Real-World Use Cases
1. The Missing Email Mystery
Context: Company switched email providers. Some messages arrive, others disappear.
Problem: No bounce messages. Email just vanishes.
Solution: DNS lookup reveals old MX records still pointing to previous provider. New provider's MX missing entirely.
Outcome: Add correct MX records, remove old ones. Email flows properly within hours.
2. The SSL Certificate Failure
Context: Let's Encrypt certificate won't issue for domain.
Problem: Error says "CAA record prevents issuance."
Solution: DNS lookup shows CAA record restricting certificates to a different CA.
Outcome: Update CAA record to include Let's Encrypt. Certificate issues immediately.
3. The Website Pointing Wrong
Context: After server migration, website shows old content.
Problem: Server has new content but visitors see old site.
Solution: DNS lookup shows A record still pointing to old server IP.
Outcome: Update A record to new IP. Site works after TTL expires.
4. The SPF Verification
Context: Marketing emails landing in spam folders.
Problem: Gmail shows "failed SPF" in email headers.
Solution: DNS lookup reveals SPF TXT record missing the email service's include statement.
Outcome: Add include:spf.mailservice.com to SPF. Deliverability improves.
5. The Subdomain Delegation
Context: Creating a subdomain for a new app, but it's not resolving.
Problem: app.example.com returns NXDOMAIN (doesn't exist).
Solution: DNS lookup on parent domain shows no A record or CNAME for app subdomain.
Outcome: Add appropriate record.

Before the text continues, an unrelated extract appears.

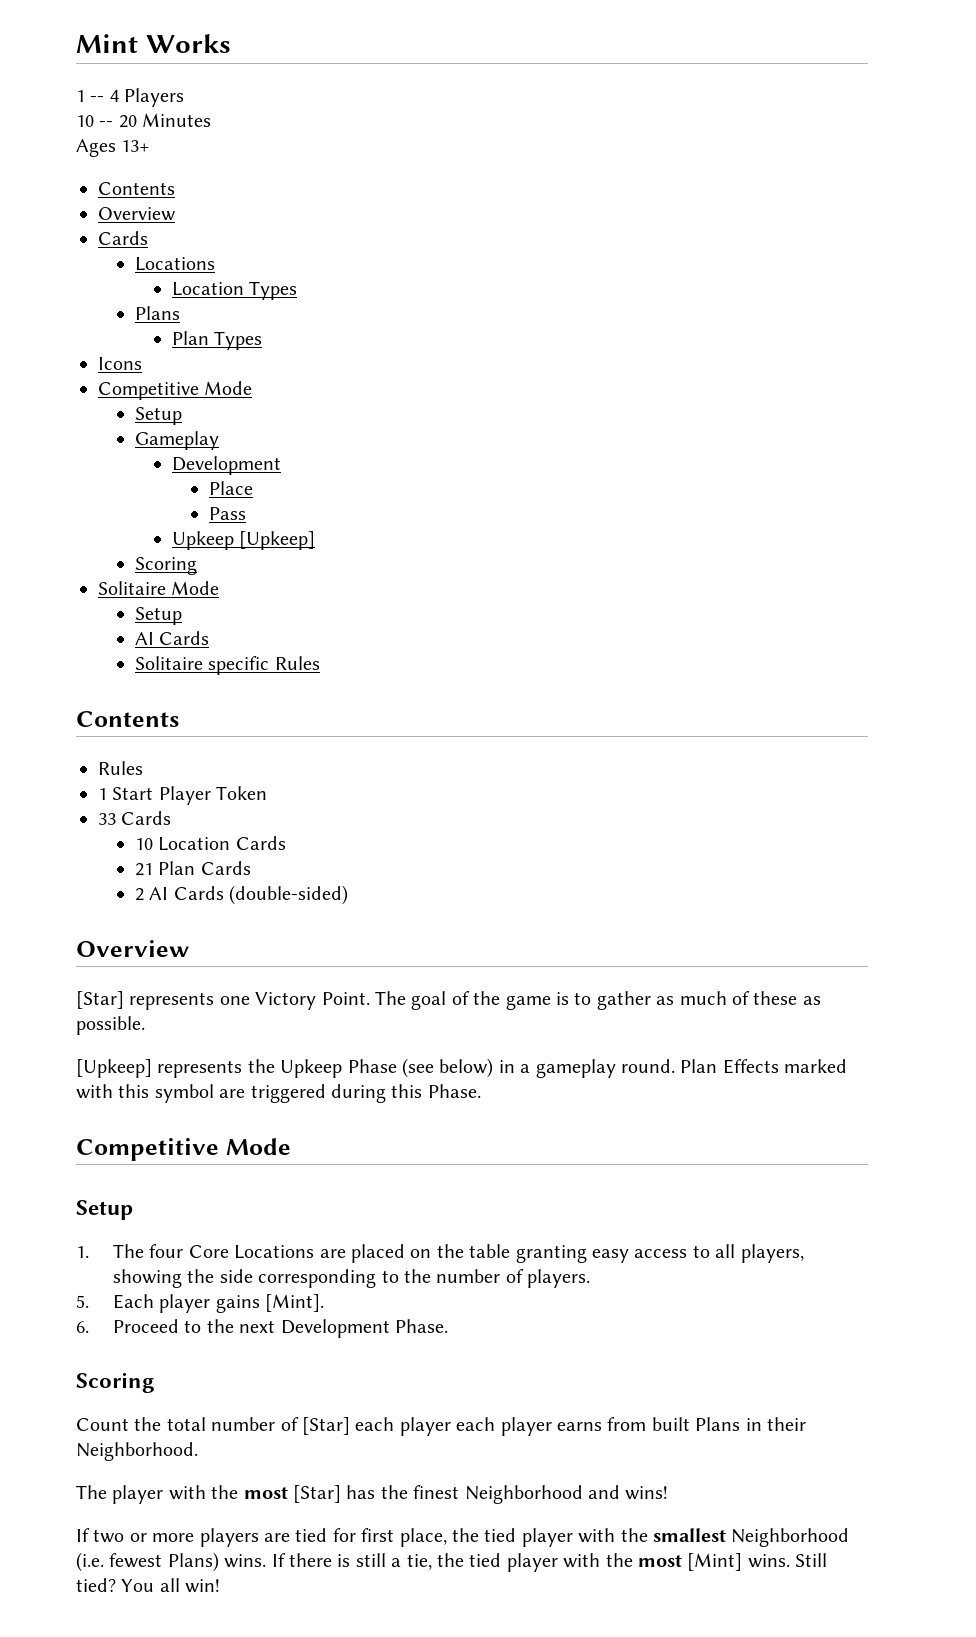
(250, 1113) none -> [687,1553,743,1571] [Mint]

Subdomain resolves within TTL.
6. The DKIM Setup Verification
Context: Setting up DKIM for email authentication.
Problem: DKIM test fails but records were supposedly added.
Solution: DNS lookup for selector._domainkey.example.com shows no TXT record found.
Outcome: Discover wrong selector name was used. Correct it. DKIM passes.
7. The Nameserver Migration
Context: Changing from one DNS host to another.
Problem: After NS record update, some users can reach site, others can't.
Solution: DNS lookup shows NS records changed, but queries still return old records from cache.
Outcome: Normal propagation delay. Full resolution within 48 hours as caches expire.
Common Mistakes and How to Avoid Them
TTL caching means changes can take hours to days to fully propagate. Plan accordingly—don't make DNS changes Friday afternoon before a Monday launch.
Privacy and Data Handling
This DNS Lookup tool queries public DNS records that are intentionally published.
- DNS records are public information by design.
- Queries go to authoritative nameservers.
- No personal data is collected.
- Results are not stored or logged.
You're looking up the same records any internet user or search engine could query.
Conclusion
DNS is invisible when it works and catastrophic when it fails. Most internet problems that seem mysterious—websites unreachable, email vanishing, certificates failing—trace back to DNS misconfiguration.
This lookup tool shows exactly what records exist, right now, from authoritative sources. No guessing, no waiting, no wondering if propagation is complete. See the truth of your domain's DNS configuration instantly.
When everything else seems broken, check DNS first. This tool makes that check trivial.